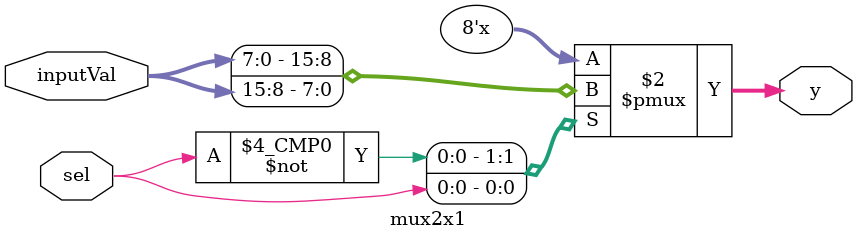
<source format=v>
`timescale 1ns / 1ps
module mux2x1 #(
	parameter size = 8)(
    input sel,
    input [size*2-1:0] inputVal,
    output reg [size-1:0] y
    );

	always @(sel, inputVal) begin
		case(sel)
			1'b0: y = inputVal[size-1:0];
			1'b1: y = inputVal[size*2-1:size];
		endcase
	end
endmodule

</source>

★ ★ ★

#### WHAT TO DO
Filter the data for the string "inputVal" and copy every line that has it.

#### WRITTEN ANSWER
    input [size*2-1:0] inputVal,
	always @(sel, inputVal) begin
			1'b0: y = inputVal[size-1:0];
			1'b1: y = inputVal[size*2-1:size];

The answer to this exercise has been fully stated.